How to Use split() with awk in Linux?

The “awk” is the built-in command line utility mainly used for text processing and manipulation in Linux. It searches the text pattern from the file and performs specific operations like add, replace, and print. 

In addition, it offers several built-in functions to perform special tasks based on their names, like searching and replacing the texts, sorting, validating, and indexing the database, and splitting the strings.

This post explains the working and usage of the split() function with the “awk” command in Linux.

  • How to Use split() with awk in Linux?
  • Using the “Space” Default Delimiter
  • Using the “Comma” Delimiter
  • Using the “Pipe” Delimiter

How to Use split() With awk in Linux?

The “split()” function splits the strings into the awk array separated by the default delimiter/separator “space.” Its generalized syntax is stated here:

split(Source,Destination,Delimiter)

The split syntax contains the following arguments:

  • Source: Represent the string that needs to be split.
  • Destination: Shows where the split string will place
  • Delimiter: Acts as a separator in the text or strings.

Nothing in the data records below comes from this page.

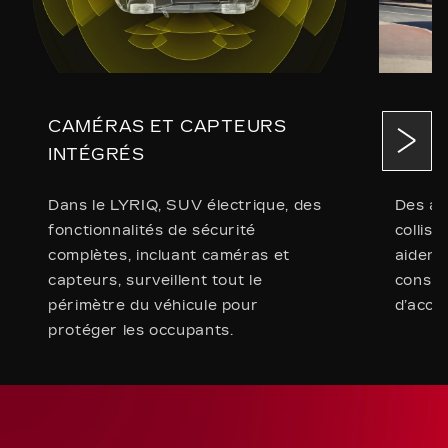
CAMÉRAS ET CAPTEURS
DES 
INTÉGRÉS
SÉCU
Dans le LYRIQ, SUV électrique, des
Des av
fonctionnalités de sécurité
collisi
complètes, incluant caméras et
aident 
capteurs, surveillent tout le
consid
périmètre du véhicule pour
d’accid
protéger les occupants.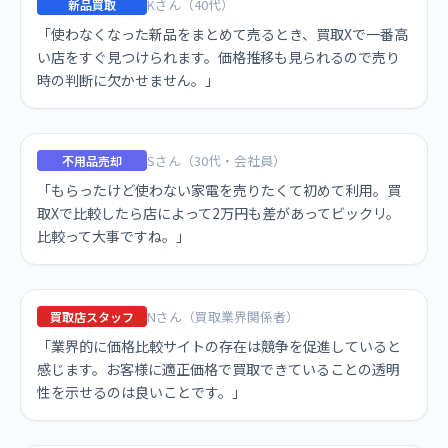
Kさん（40代）
新品買取
「使わなくなった新品をまとめて売るとき、買取Xで一番高
い店をすぐ見つけられます。価格推移も見られるので売り
時の判断に欠かせません。」
Sさん（30代・会社員）
不用品売却
「もらったけど使わない家電を売りたくて初めて利用。買
取Xで比較したら店によって2万円も差があってビックリ。
比較って大事ですね。」
Nさん（買取業界関係者）
買取店スタッフ
「業界的に価格比較サイトの存在は競争を促進していると
感じます。お客様に適正価格で買取できていることの透明
性を示せるのは良いことです。」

Example 1: Using the split() function With “Space” Default Delimiter

The delimiter passed in the split() function is optional. If the user does not provide any delimiter in the split() function, then by default, the “Space” delimiter will be used. 

In this scenario, the three strings are parsed using the “space” delimiter in the split function:

$ echo "Linux Ubuntu RHEL" | awk '{split($0,a); print a[3]; print a[2]; print a[1]}'

The command description is stated below:

  • echo: Represents the “echo” command to print the encoded string “Linux,” “Ubuntu,” and “RHEL.”
  • |(Pipe Character): Concatenate both “echo” and “awk” commands.
  • awk: Uses for text manipulation, i.e., split strings and print into the desired place.
  • split(): Defines the condition starting from “$0(entire string)”, “a” specifies the array name, and there is no delimiter, i.e., “space” by default.
  • print: Performs the print operation of array “a” indices. i.e., “a[3]” denotes the third string, “a[2]” for the second string, and “a[1]” for the first string.

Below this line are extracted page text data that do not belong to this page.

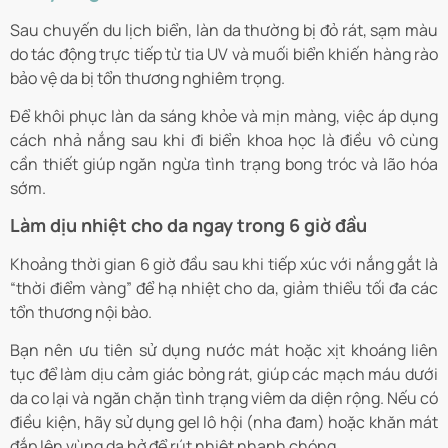
Sau chuyến du lịch biển, làn da thường bị đỏ rát, sạm màu
do tác động trực tiếp từ tia UV và muối biển khiến hàng rào
bảo vệ da bị tổn thương nghiêm trọng.
Để khôi phục làn da sáng khỏe và mịn màng, việc áp dụng
cách nhả nắng sau khi đi biển khoa học là điều vô cùng
cần thiết giúp ngăn ngừa tình trạng bong tróc và lão hóa
sớm.
Làm dịu nhiệt cho da ngay trong 6 giờ đầu
Khoảng thời gian 6 giờ đầu sau khi tiếp xúc với nắng gắt là
“thời điểm vàng” để hạ nhiệt cho da, giảm thiểu tối đa các
tổn thương nội bào.
Bạn nên ưu tiên sử dụng nước mát hoặc xịt khoáng liên
tục để làm dịu cảm giác bỏng rát, giúp các mạch máu dưới
da co lại và ngăn chặn tình trạng viêm da diện rộng. Nếu có
điều kiện, hãy sử dụng gel lô hội (nha đam) hoặc khăn mát
đắp lên vùng da hở để rút nhiệt nhanh chóng.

The output displays the array “a” values in the terminal according to defined indices.

Example 2: Using the split() Function With “Comma” Delimiter

The “comma” can also be used as a delimiter for the split() function. It must be enclosed in double quotes after the array name in the split() function. Let’s see its practical implementation:

The command is the same as the above “default delimiter” but with the addition of “,(comma)” delimiter:

$ echo "Linux,Ubuntu,RHEL" | awk '{split($0,a,","); print a[3]; print a[2]; print a[1]}'

The original string has been split into three sub-strings.

Example 3: Using the split() function With “Pipe” Delimiter

The “|(Pipe)” is another special character that helps in splitting a string using the “split ()” function of the “awk” command. It works like the “space” and “comma” delimiter.

This example shows the practical implementation of the “|” pipe character in the split() function:

$ echo "Linux|Ubuntu|RHEL" | awk '{split($0,a,"|"); print a[3]; print a[2]; print a[1]}'

At this time the strings are separated by “|” character:

Each substring has been displayed in the new line at the specified position.

Conclusion

The “split()” is the “awk” command line function that splits the defined string into an “awk” array separated by the delimiter. This function uses three essential arguments to perform this task i.e “string,” “array,” and the delimiter. The delimiter is optional and can be changed according to user choice.

This post has illustrated a complete procedure to use split() with the awk command in Linux.